In Manitoba, located in the central part of Canada, it's very cold in winter, and lilac blossoms welcome spring. The awakening of the earth begins with the prairie crocus, which pop up through the ground as soon as the snow begins to melt away, the daffodils soon follow and finally the tulips. As the tulips show their full splendor, the lilacs blossom.
|Jacaranda: Tropical spring blossoms|
Just as the winter solstice here in the tropics holds far less impact than a Canadian prairie winter solstice, the welcoming of spring holds only a minutia of change. Although beautiful, the Jacaranda marks an insignificant change of seasons. But the lilac has a clear duty to perform, welcoming the warmth of spring after an obvious winter of snow, ice and days of -25C.
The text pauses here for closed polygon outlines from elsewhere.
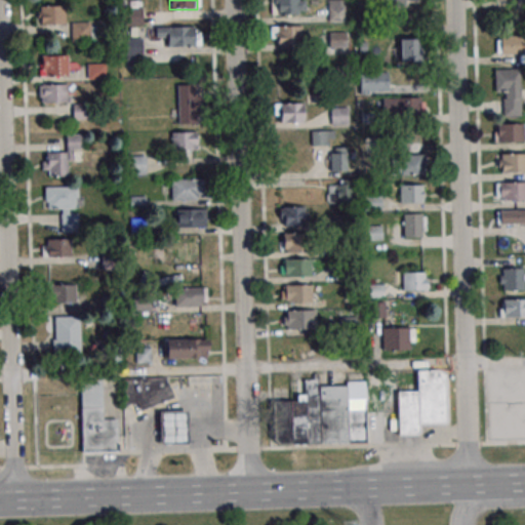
[(271,0),(271,13),(304,13),(303,0),(271,0)]
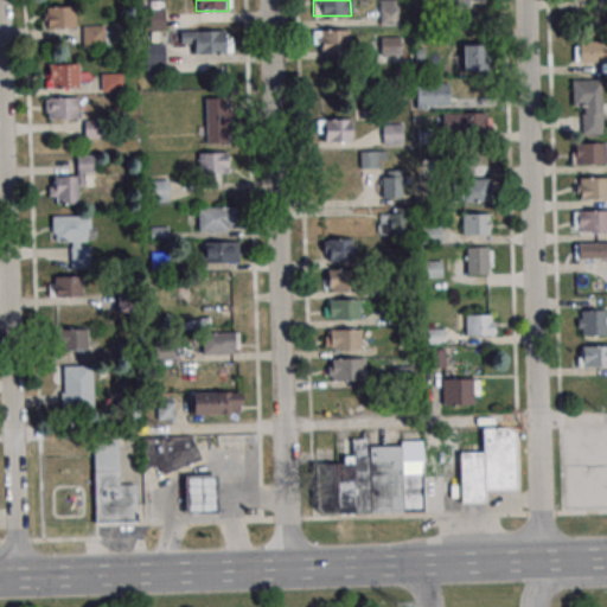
[(377,0),(377,25),(397,25),(397,0),(377,0)]
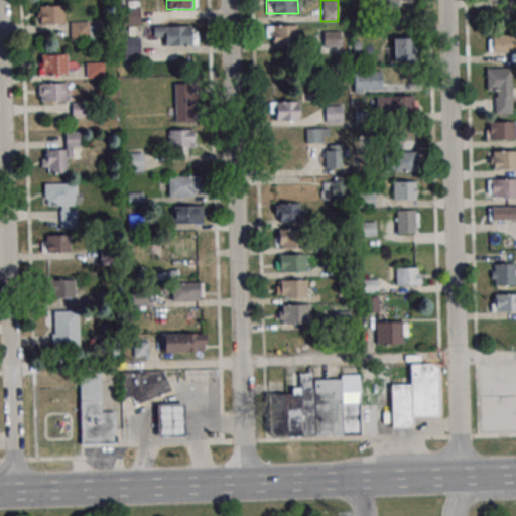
[(63,24),(63,6),(36,6),(36,24),(63,24)]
Along with the blooming of the Jacaranda, came the street vendors selling tulips. It was my friend Joan's birthday on Friday. We partied Sunday. I bought a pot with three tulips, thinking she could plant them, and they would come up again next year. Perhaps if she keeps them in her freezer?
Speaking of Joan, she turned sixty-seven. Nieves, Loretta, Joan and I hiked the hills then settled in for an hour of aerobics with Joan's aerobics instructor. It was a wonderful way to celebrate the passing of another year, all of us, with of course the exception of Nieves, over sixty and able to hike mountainous terrain, lift our legs, jump up and down and cha-cha with the best of them.
Joan's husband Doug is an amateur chef, and the first time in my life that I can remember I over ate, and suffered the consequences.